Queria que ela visse como eu tirava os clipes dos mamilos. Mostrei para ela no espelho. Desci com paciência criminosa minhas mãos. Quando passei da linha do quadril ela soube o que vinha.
Coloquei um em cada lábio, puxei para os lados.

– HHUUUUFFFJJ

Fui testando diferentes pontos de pressão, puxões e algumas palmadas, mas acho que ela já tinha tido o suficiente.

Tirei os clipes e a calcinha da boca dela. Puxei o cabelo dela para trás para que me olhasse.

– Você foi muito bem, bonita, então tem recompensa.

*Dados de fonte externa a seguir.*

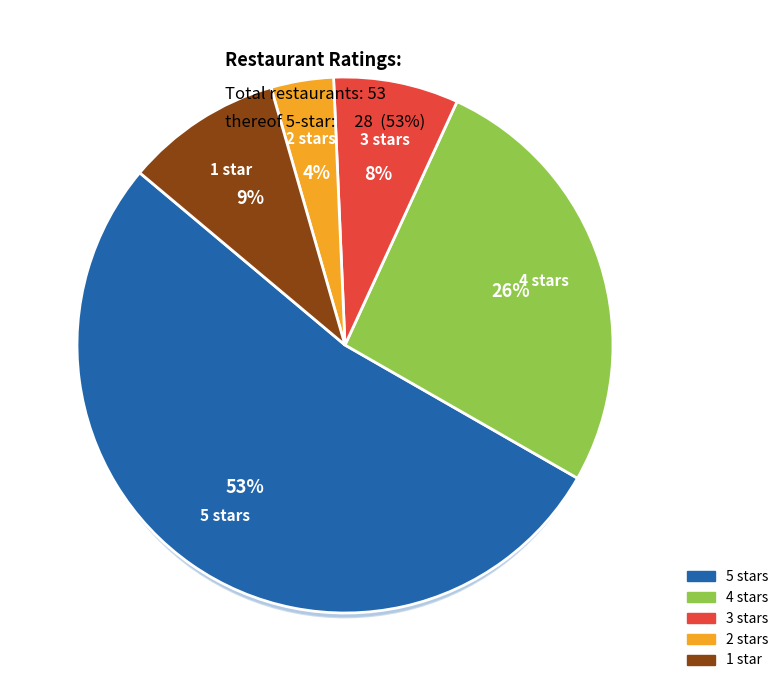

Is the sum of 5 stars and 3 stars greater than half?

Yes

Cuspi na boca dela. Ela sorriu sincera.
Indiquei que se apoiasse bem na pia. Com cada mão levantei suas pernas fazendo com que passassem para os lados do meu quadril. Um pouco desconfortável, mas meu controle do peso dela era total e eu já era um verdadeiro cavernícola.

– Grita o que quiser.

Fodi ela num ritmo frenético, com uma força desproporcional. Luz gritava tão alto que eu me preocuparia com os vizinhos se me importasse com algo naquele momento.

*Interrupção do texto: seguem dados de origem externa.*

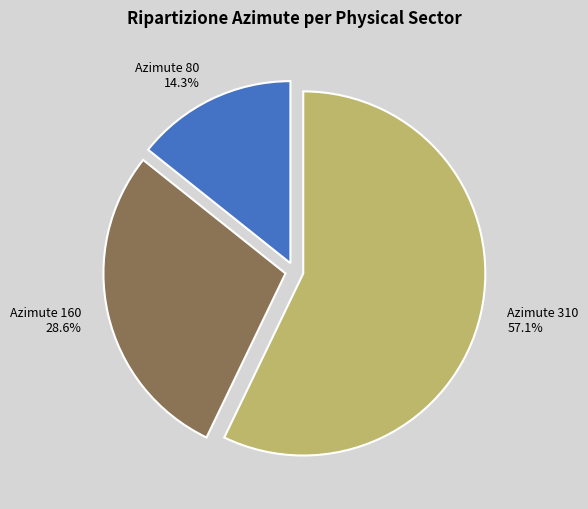

Rank the categories by value from highest to lowest.

Azimute 310, Azimute 160, Azimute 80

– AAAH AAAH AAAAAAH ME DÁ SÍ SÍ SÍ NJJ AAH FILHO DA PUTA

Meu cérebro estava em branco, só havia trazê-la para mim com mais força, empurrar mais fundo com a pelve. Meus ovos doíam a cada batida nas nádegas dela. Meu Deus, que prazer. Que bunda linda para ficar toda vermelha a cada golpe de quadril.

As coisas na pia estavam se sacudindo e caindo sem exceção.

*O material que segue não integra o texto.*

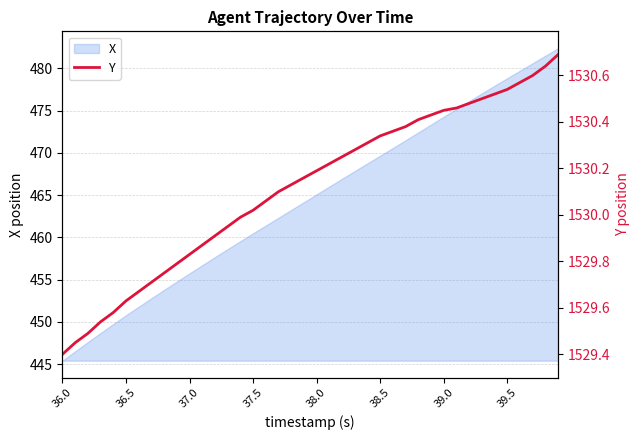

At which label does X reach its minimum?

36.0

Luz gritava como uma bruxa na fogueira. Eu via sua boca aberta, as veias laterais do pescoço saltadas. Pensar na minha sogra ouvindo tudo me fazia foder ela mais freneticamente, ela gritava mais, aumentava meu tesão numa espiral que parecia não ter fim.

Um grito ainda mais forte, que se distorceu num uivo e foi se apagando, me indicou que seu orgasmo tardio tinha chegado. Seus braços afrouxaram e ela derrubou tudo que ainda restava na pequena superfície que servia de apoio. Caíram desodorantes, escovas e algo mais. Com o barulho, a vadia começou a latir ou já estava latindo esse tempo todo e só agora a ouvimos. Luz me olhou com pânico, indicando que a mãe dela tinha voltado.

— Calma, vou ver.

Saí do banheiro com uma toalha amarrada na cintura. Percorri o corredor que liga os cômodos, em direção à entrada. Cheguei a ver o movimento da porta se fechando, parou um instante. Cruzei o olhar da minha sogra, era intenso mas não soube interpretar. A porta se fechou.